The Fourth Circuit Court of Appeals, in Richmond, Virginia, ruled today that the IRS has the power to grant subsidies to people who are enrolled in Obamacare through the federal health insurance exchange. This is the opposite of what the D.C. Circuit Court of Appeals had ruled just hours before. Neither of these decisions is the final say on the issue.

Three judges on the Fourth Circuit—two Democratic appointees and one Republican appointee—unanimously decided to defer to the IRS, which had issued a rule that allows the payment of subsidies in all states, whether those states had set up their own insurance exchanges or not. Judge Roger L. Gregory wrote in his opinion, "we find that the applicable statutory language is ambiguous and subject to multiple interpretations. Applying deference to the IRS's determination, however, we uphold the rule as a permissible exercise of the agency's discretion."

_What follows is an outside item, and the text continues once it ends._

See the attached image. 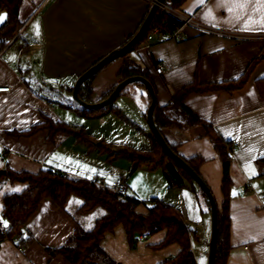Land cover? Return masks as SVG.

Gregory noted that the IRS rule advances the broad goals of the Affordable Care Act: "to increase the number of Americans covered by health insurance and decrease the cost of health care."

In a concurring opinion, Senior Judge Andre Davis explained that reading the law and determining that only those enrolled in state exchanges should get subsidies is "not literal; it's cramped. ... [the] reading bespeaks a deeply flawed effort to squeeze the proverbial elephant into the proverbial mousehole."

Earlier today, the D.C. district court had ruled, 2-1, that the same interpretation Davis called "cramped" was the "plain" reading of the text, and that the law had only subsidized the purchase of insurance on exchanges directly run by the states.